We looked at emerging evidence, including from a portfolio of research in response to COVID-19 funded by Echidna Giving, a private funder supporting the best ways to educate girls in lower-income countries. We came to three conclusions:
- Design strategies to identify and reach students who are least able to engage remotely.
- Prioritize low-tech or no-tech remote learning solutions.
- Emphasize personalized outreach and face-to-face interaction, especially for the hardest-to-reach.
Here’s a look at why:
Remote learning is a challenge for girls and boys alike.
Students spend much less time learning remotely than when schools are open—about 5.7 fewer hours in western and central Africa. Low access to technology partially explains this. A survey of over 1,000 adolescent girls and boys in Wajir, Kenya, found that only 20% of adolescents own a mobile phone. In Uganda, 35% of households do not own a radio.
Families also may not be aware of remote learning opportunities and/or may not have time to support children to access these opportunities.
In Pakistan, while 60% of households surveyed owned a television, only one-third of children in these families actually watched government-provided “teleschool.” In western and central Africa, 42.9% of households surveyed had access to the internet, but less than a quarter of children in these households used the internet for remote learning.
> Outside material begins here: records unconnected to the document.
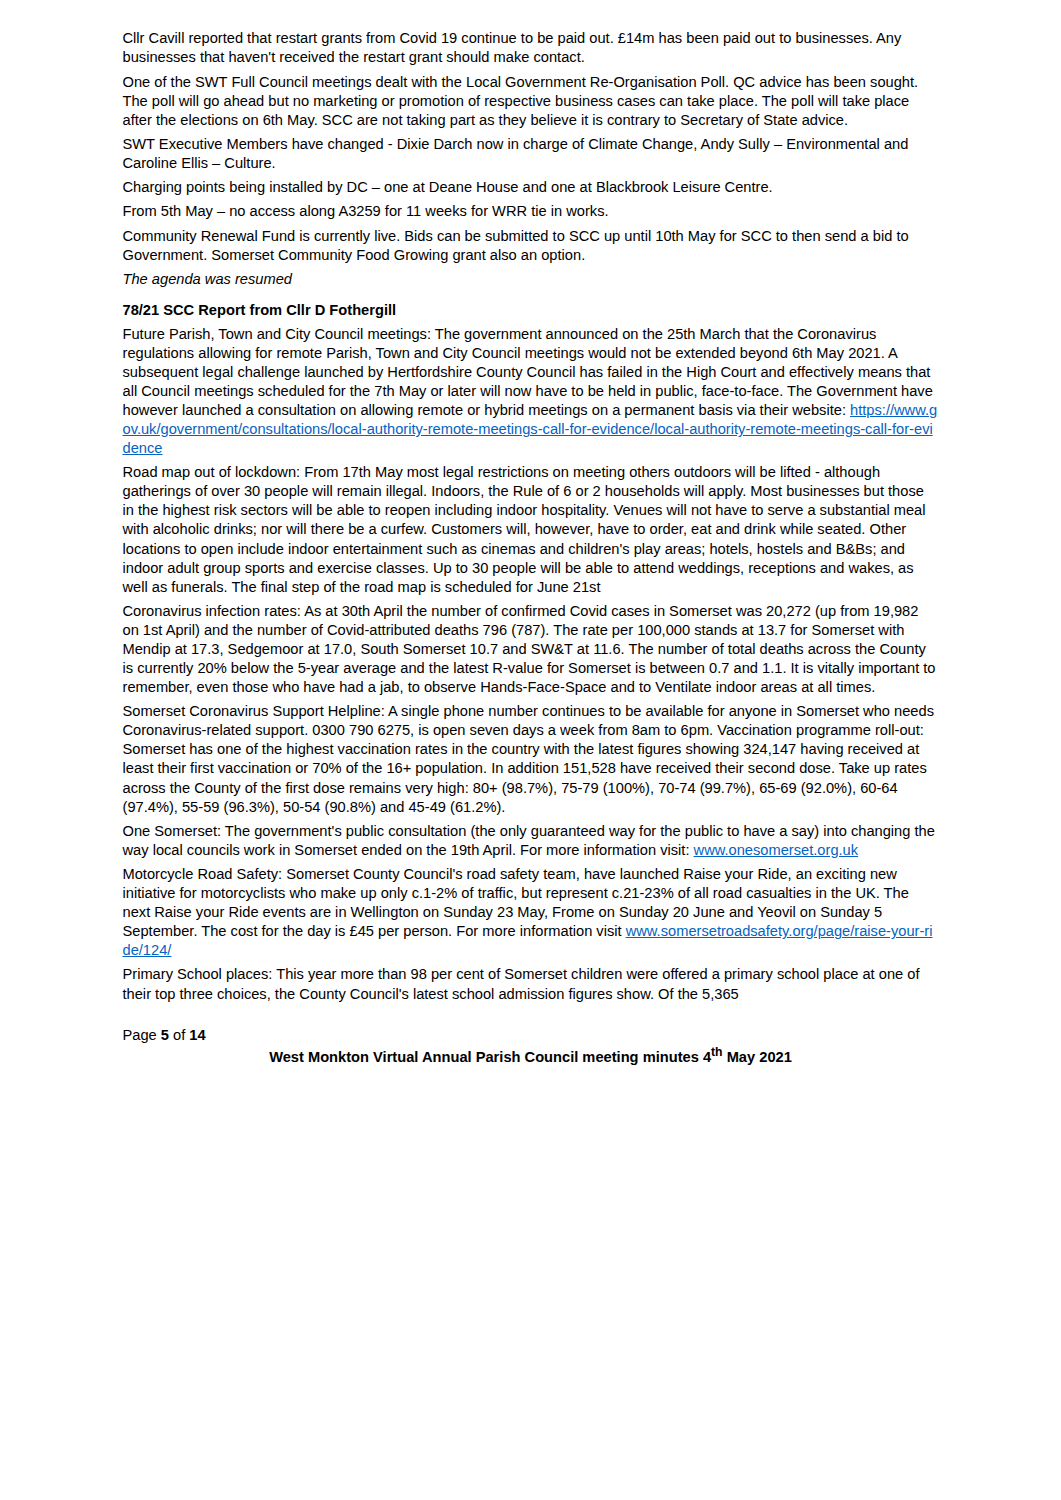Cllr Cavill reported that restart grants from Covid 19 continue to be paid out. £14m has been paid out to businesses. Any businesses that haven't received the restart grant should make contact.
One of the SWT Full Council meetings dealt with the Local Government Re-Organisation Poll. QC advice has been sought. The poll will go ahead but no marketing or promotion of respective business cases can take place. The poll will take place after the elections on 6th May. SCC are not taking part as they believe it is contrary to Secretary of State advice.
SWT Executive Members have changed - Dixie Darch now in charge of Climate Change, Andy Sully – Environmental and Caroline Ellis – Culture.
Charging points being installed by DC – one at Deane House and one at Blackbrook Leisure Centre.
From 5th May – no access along A3259 for 11 weeks for WRR tie in works.
Community Renewal Fund is currently live. Bids can be submitted to SCC up until 10th May for SCC to then send a bid to Government. Somerset Community Food Growing grant also an option.
The agenda was resumed
78/21 SCC Report from Cllr D Fothergill
Future Parish, Town and City Council meetings: The government announced on the 25th March that the Coronavirus regulations allowing for remote Parish, Town and City Council meetings would not be extended beyond 6th May 2021. A subsequent legal challenge launched by Hertfordshire County Council has failed in the High Court and effectively means that all Council meetings scheduled for the 7th May or later will now have to be held in public, face-to-face. The Government have however launched a consultation on allowing remote or hybrid meetings on a permanent basis via their website: https://www.gov.uk/government/consultations/local-authority-remote-meetings-call-for-evidence/local-authority-remote-meetings-call-for-evidence
Road map out of lockdown: From 17th May most legal restrictions on meeting others outdoors will be lifted - although gatherings of over 30 people will remain illegal. Indoors, the Rule of 6 or 2 households will apply. Most businesses but those in the highest risk sectors will be able to reopen including indoor hospitality. Venues will not have to serve a substantial meal with alcoholic drinks; nor will there be a curfew. Customers will, however, have to order, eat and drink while seated. Other locations to open include indoor entertainment such as cinemas and children's play areas; hotels, hostels and B&Bs; and indoor adult group sports and exercise classes. Up to 30 people will be able to attend weddings, receptions and wakes, as well as funerals. The final step of the road map is scheduled for June 21st
Coronavirus infection rates: As at 30th April the number of confirmed Covid cases in Somerset was 20,272 (up from 19,982 on 1st April) and the number of Covid-attributed deaths 796 (787). The rate per 100,000 stands at 13.7 for Somerset with Mendip at 17.3, Sedgemoor at 17.0, South Somerset 10.7 and SW&T at 11.6. The number of total deaths across the County is currently 20% below the 5-year average and the latest R-value for Somerset is between 0.7 and 1.1. It is vitally important to remember, even those who have had a jab, to observe Hands-Face-Space and to Ventilate indoor areas at all times.
Somerset Coronavirus Support Helpline: A single phone number continues to be available for anyone in Somerset who needs Coronavirus-related support. 0300 790 6275, is open seven days a week from 8am to 6pm. Vaccination programme roll-out: Somerset has one of the highest vaccination rates in the country with the latest figures showing 324,147 having received at least their first vaccination or 70% of the 16+ population. In addition 151,528 have received their second dose. Take up rates across the County of the first dose remains very high: 80+ (98.7%), 75-79 (100%), 70-74 (99.7%), 65-69 (92.0%), 60-64 (97.4%), 55-59 (96.3%), 50-54 (90.8%) and 45-49 (61.2%).
One Somerset: The government's public consultation (the only guaranteed way for the public to have a say) into changing the way local councils work in Somerset ended on the 19th April. For more information visit: www.onesomerset.org.uk
Motorcycle Road Safety: Somerset County Council's road safety team, have launched Raise your Ride, an exciting new initiative for motorcyclists who make up only c.1-2% of traffic, but represent c.21-23% of all road casualties in the UK. The next Raise your Ride events are in Wellington on Sunday 23 May, Frome on Sunday 20 June and Yeovil on Sunday 5 September. The cost for the day is £45 per person. For more information visit www.somersetroadsafety.org/page/raise-your-ride/124/
Primary School places: This year more than 98 per cent of Somerset children were offered a primary school place at one of their top three choices, the County Council's latest school admission figures show. Of the 5,365
Page 5 of 14
West Monkton Virtual Annual Parish Council meeting minutes 4th May 2021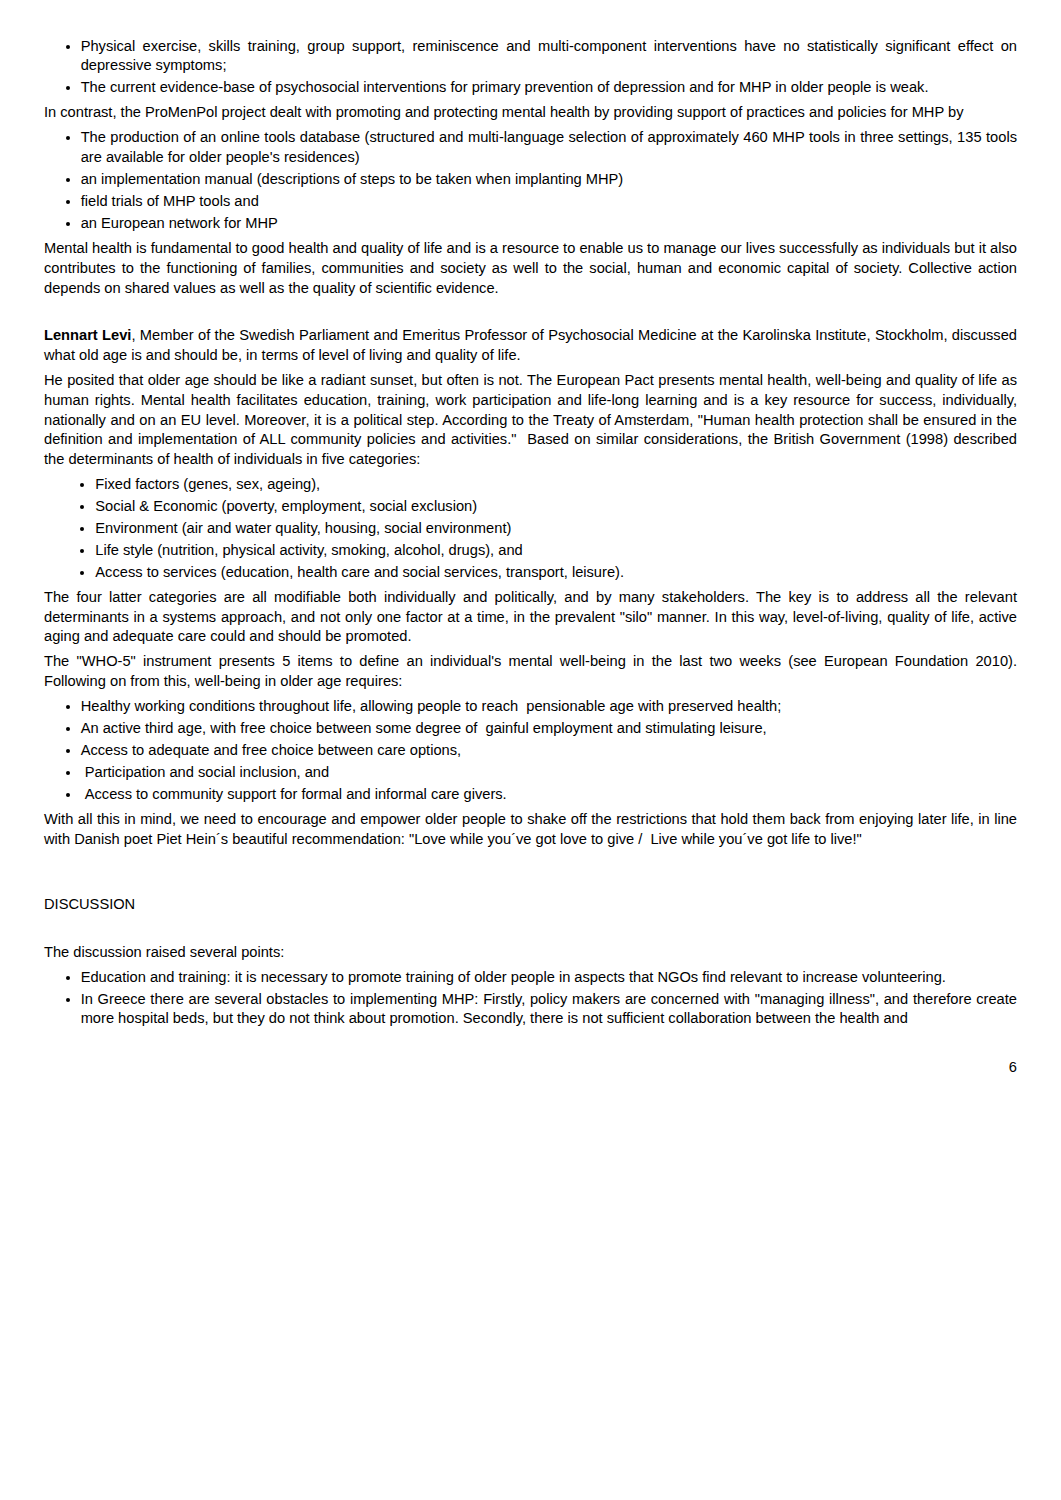Physical exercise, skills training, group support, reminiscence and multi-component interventions have no statistically significant effect on depressive symptoms;
The current evidence-base of psychosocial interventions for primary prevention of depression and for MHP in older people is weak.
In contrast, the ProMenPol project dealt with promoting and protecting mental health by providing support of practices and policies for MHP by
The production of an online tools database (structured and multi-language selection of approximately 460 MHP tools in three settings, 135 tools are available for older people's residences)
an implementation manual (descriptions of steps to be taken when implanting MHP)
field trials of MHP tools and
an European network for MHP
Mental health is fundamental to good health and quality of life and is a resource to enable us to manage our lives successfully as individuals but it also contributes to the functioning of families, communities and society as well to the social, human and economic capital of society. Collective action depends on shared values as well as the quality of scientific evidence.
Lennart Levi, Member of the Swedish Parliament and Emeritus Professor of Psychosocial Medicine at the Karolinska Institute, Stockholm, discussed what old age is and should be, in terms of level of living and quality of life.
He posited that older age should be like a radiant sunset, but often is not. The European Pact presents mental health, well-being and quality of life as human rights. Mental health facilitates education, training, work participation and life-long learning and is a key resource for success, individually, nationally and on an EU level. Moreover, it is a political step. According to the Treaty of Amsterdam, "Human health protection shall be ensured in the definition and implementation of ALL community policies and activities." Based on similar considerations, the British Government (1998) described the determinants of health of individuals in five categories:
Fixed factors (genes, sex, ageing),
Social & Economic (poverty, employment, social exclusion)
Environment (air and water quality, housing, social environment)
Life style (nutrition, physical activity, smoking, alcohol, drugs), and
Access to services (education, health care and social services, transport, leisure).
The four latter categories are all modifiable both individually and politically, and by many stakeholders. The key is to address all the relevant determinants in a systems approach, and not only one factor at a time, in the prevalent "silo" manner. In this way, level-of-living, quality of life, active aging and adequate care could and should be promoted.
The "WHO-5" instrument presents 5 items to define an individual's mental well-being in the last two weeks (see European Foundation 2010). Following on from this, well-being in older age requires:
Healthy working conditions throughout life, allowing people to reach pensionable age with preserved health;
An active third age, with free choice between some degree of gainful employment and stimulating leisure,
Access to adequate and free choice between care options,
Participation and social inclusion, and
Access to community support for formal and informal care givers.
With all this in mind, we need to encourage and empower older people to shake off the restrictions that hold them back from enjoying later life, in line with Danish poet Piet Hein´s beautiful recommendation: "Love while you´ve got love to give / Live while you´ve got life to live!"
DISCUSSION
The discussion raised several points:
Education and training: it is necessary to promote training of older people in aspects that NGOs find relevant to increase volunteering.
In Greece there are several obstacles to implementing MHP: Firstly, policy makers are concerned with "managing illness", and therefore create more hospital beds, but they do not think about promotion. Secondly, there is not sufficient collaboration between the health and
6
Where remote learning is happening, initial concerns that it would be a lot more challenging for girls than boys have been partially allayed.
A study in Pakistan suggests that girls are engaging in more hours of remote learning than boys (around 0.3 hours more, on average). And more parents in Ghana, Liberia, and Sierra Leone reported reading to their daughters (40%) and talking to them about school (63%) during school closures than with their sons (28% and 53%, respectively).